WORK INSTRUCTIONS:
(A) According to the Sylosis album review, which song is the lead single from A Sign Of Things To Come?
(B) Write a continuation of the Sylosis album review, starting right after its last sentence.

GIVEN PASSAGE:
—————
ALBUM REVIEW: A Sign Of Things To Come – Sylosis
SYLOSIS are consistently the most underrated metal band in the UK; since 2008’s Conclusion Of An Age they’ve churned out some of the best riffs in metal, never mind the “progressive thrash” niche they’re occasionally saddled with. Frankly, SYLOSIS transcend such petty genre restraints and are, simply put, a metal band that are about to put themselves on the map again in a huge way with their new album A Sign Of Things To Come, a record whose title should absolutely be prophetic based on the quality of its contents.
Lead single Deadwood erupts out the gate, a churning, stomping groove replete with pick scrapes, though they’re distractingly loud, what seems to be a bell chime to accentuate the seismic drumming, and a half-time bridge into a refrain of “we remove the deadwood” that’s simply colossal. Colossal is certainly the name of the game when it comes to SYLOSIS, too; songs might stick to a more mid-tempo, but they’re packed with powerful grooves and tempo changes are deployed to great effect throughout.
It’s also immediately apparent that mainman Josh Middleton has been working on his clean vocals, as they’re deployed with far more frequency here and offer an anthemic contrast to his vitriolic bellow. The verses of the title track are sung atop sparse drum fills and ambient electronics, but Middleton switching into that roar hits like a freight train for the towering refrain. Pariahs is another deliriously heavy ripper, echoing earlier SYLOSIS with a solo that wouldn’t be out of place on Edge Of The Earth and pinch harmonics in a chugging riff that’s custom built to get grins plastered on faces and pits swirling.
—————
RECORDED INFORMATION:

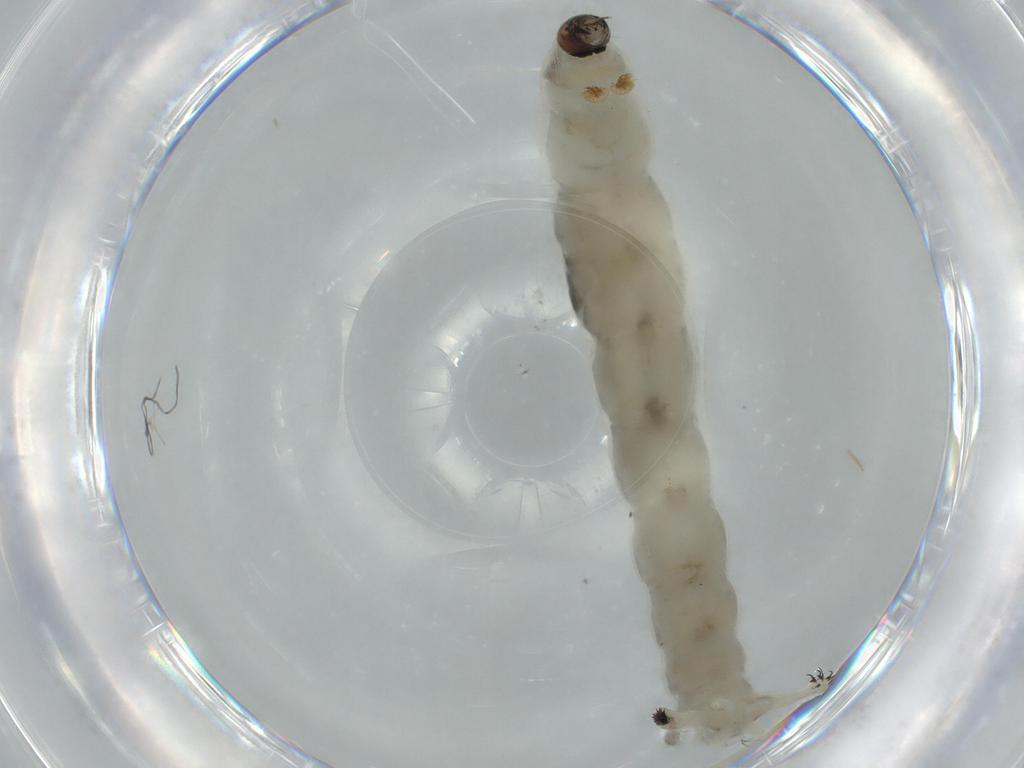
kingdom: Animalia
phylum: Arthropoda
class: Insecta
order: Diptera
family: Chironomidae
—————
ANSWER SECTION:
(A) Deadwood

(B)
Poison For The Lost is hands down one of the best songs they’ve penned in years, its rampaging opener going for the jugular and not letting up, the chorus backed by a searing lead line as well as the pit fodder chant of the track title. “In the age of the narcissist / We speak with a clenched fist” is also one hell of a callout, another surefire winner in the mosh call stakes. Absent throws the biggest curveball, ambient synths swelling as Middleton shows off those much-improved pipes; it’s the soft, yearning ballad they toyed with somewhat on Cycle Of Suffering with Abandon, but even more atmospheric and stripped back until its eventual crescendo hits all the harder for the time taken to get there.
If there’s one overarching feeling to A Sign Of Things To Come, it’s triumph. Though the album was entirely written and recorded before his exit from ARCHITECTS, it’s hard not to view this as a titanic comeback for Middleton and SYLOSIS as a unit. Another positive to be taken is that many SYLOSIS records were a little long in the tooth, but this packs all its excitement into a relatively lean 45 minutes. By doubling down on what already works and expanding their sonic palette to more clean vocals (the chorus of Eye For An Eye is particularly brilliant, as well as the aforementioned Absent), it makes this the best SYLOSIS record in years – and it’s hard to argue that they weren’t already brilliant.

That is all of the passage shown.